The Rohingya live in camps, otherwise unable to make a life in hostile Bangladesh, perhaps wanting to go home but fearing the Tatmadaw or scraping together a living in other Asian countries that do not allow them to become citizens.
     Ahmed offers small hope. He ends his book with the glimpse of Begum Momtaz in her camp shelter in Bangladesh, cradling an infant son “born from her new marriage but her husband has not returned since she became pregnant.” She lives on donations “or selling off a part of her ration.” Rozeya attends a madrassa.
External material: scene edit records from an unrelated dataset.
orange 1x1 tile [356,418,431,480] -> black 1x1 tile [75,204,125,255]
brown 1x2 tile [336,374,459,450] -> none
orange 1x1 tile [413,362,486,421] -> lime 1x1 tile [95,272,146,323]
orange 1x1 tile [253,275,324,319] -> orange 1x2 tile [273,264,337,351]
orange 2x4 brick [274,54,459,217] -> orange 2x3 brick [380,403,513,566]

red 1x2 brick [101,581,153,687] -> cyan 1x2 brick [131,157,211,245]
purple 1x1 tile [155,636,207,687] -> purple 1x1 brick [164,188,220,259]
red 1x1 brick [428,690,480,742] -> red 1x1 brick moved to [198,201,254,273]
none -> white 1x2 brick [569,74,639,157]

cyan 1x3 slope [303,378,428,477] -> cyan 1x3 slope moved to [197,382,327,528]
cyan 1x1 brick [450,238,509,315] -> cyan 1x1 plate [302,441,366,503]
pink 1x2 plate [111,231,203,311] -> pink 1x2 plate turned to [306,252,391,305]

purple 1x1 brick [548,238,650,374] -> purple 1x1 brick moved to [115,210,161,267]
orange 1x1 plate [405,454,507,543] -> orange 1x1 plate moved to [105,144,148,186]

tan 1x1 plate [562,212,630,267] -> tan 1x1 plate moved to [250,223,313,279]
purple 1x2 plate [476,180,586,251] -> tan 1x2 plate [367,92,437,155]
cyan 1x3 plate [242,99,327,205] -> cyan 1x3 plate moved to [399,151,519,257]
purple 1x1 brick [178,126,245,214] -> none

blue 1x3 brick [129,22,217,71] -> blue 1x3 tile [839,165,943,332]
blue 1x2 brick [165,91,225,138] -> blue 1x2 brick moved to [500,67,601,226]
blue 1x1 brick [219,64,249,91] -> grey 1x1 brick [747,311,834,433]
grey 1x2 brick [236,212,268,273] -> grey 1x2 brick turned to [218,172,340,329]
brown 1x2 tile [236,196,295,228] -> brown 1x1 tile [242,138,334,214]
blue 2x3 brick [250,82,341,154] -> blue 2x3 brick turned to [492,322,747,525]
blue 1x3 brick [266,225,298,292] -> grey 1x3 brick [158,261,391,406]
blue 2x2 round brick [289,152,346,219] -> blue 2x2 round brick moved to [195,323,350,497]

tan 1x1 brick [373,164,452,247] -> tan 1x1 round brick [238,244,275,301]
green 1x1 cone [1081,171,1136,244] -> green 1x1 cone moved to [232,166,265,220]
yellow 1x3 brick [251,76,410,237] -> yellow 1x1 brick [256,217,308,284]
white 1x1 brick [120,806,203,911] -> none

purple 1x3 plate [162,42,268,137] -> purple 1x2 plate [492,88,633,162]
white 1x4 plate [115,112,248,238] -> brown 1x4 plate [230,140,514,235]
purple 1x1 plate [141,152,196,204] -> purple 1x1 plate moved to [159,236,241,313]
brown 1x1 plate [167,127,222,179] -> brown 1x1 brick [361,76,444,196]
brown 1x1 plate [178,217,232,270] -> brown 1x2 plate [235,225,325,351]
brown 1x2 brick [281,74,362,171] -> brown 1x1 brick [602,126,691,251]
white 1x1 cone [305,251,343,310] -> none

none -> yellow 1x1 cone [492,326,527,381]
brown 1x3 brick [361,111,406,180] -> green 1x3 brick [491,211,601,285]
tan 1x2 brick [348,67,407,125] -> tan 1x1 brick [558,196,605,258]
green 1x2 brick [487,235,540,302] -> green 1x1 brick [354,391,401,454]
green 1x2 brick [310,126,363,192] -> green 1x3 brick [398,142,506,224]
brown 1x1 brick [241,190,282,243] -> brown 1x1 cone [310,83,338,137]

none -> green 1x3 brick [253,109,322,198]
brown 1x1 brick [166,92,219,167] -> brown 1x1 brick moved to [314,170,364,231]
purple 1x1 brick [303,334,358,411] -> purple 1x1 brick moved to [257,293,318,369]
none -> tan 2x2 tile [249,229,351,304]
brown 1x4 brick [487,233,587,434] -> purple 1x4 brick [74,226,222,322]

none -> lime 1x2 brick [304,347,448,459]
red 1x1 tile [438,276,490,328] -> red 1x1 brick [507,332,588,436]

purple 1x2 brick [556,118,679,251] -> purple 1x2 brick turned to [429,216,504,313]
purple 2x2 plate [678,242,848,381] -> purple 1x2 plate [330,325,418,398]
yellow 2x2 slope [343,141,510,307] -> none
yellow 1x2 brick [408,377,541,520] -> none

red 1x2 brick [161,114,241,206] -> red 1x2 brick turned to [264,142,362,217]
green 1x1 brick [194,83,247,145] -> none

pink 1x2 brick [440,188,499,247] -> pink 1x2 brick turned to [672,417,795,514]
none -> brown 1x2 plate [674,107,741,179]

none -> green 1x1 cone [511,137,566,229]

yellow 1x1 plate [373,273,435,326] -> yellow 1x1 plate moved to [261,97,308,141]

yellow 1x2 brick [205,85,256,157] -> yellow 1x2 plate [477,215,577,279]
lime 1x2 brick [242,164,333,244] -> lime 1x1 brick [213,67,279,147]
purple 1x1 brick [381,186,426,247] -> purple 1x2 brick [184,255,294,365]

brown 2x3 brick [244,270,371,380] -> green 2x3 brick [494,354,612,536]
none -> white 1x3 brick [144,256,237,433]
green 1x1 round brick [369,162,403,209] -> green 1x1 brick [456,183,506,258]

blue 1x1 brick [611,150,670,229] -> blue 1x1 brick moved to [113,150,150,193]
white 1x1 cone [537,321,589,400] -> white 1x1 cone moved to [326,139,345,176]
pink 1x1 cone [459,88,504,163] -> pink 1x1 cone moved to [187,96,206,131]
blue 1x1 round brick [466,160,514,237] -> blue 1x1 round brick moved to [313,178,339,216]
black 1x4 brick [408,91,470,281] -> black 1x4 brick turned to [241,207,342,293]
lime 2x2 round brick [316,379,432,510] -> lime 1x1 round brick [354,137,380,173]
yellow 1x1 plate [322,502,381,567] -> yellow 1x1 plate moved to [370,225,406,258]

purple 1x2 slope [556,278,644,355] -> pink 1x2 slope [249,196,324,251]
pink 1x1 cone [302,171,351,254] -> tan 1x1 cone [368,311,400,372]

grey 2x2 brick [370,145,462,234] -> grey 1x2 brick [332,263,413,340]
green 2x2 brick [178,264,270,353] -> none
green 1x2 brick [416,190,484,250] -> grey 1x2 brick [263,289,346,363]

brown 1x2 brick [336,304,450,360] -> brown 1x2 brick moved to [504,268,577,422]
      “Momtaz…would rather live out the rest of her life in Bangladesh than look again on the ground her husband and children bled into,” writes Ahmed.  “”She has also heard that maybe Tula Toli refugees will be prioritized for resettlement in Australia. Though she has no clue about where in the world it is or anything about it, she thinks maybe it would be somewhere where her children could be educated….Rozeya now loves books and wants to learn.”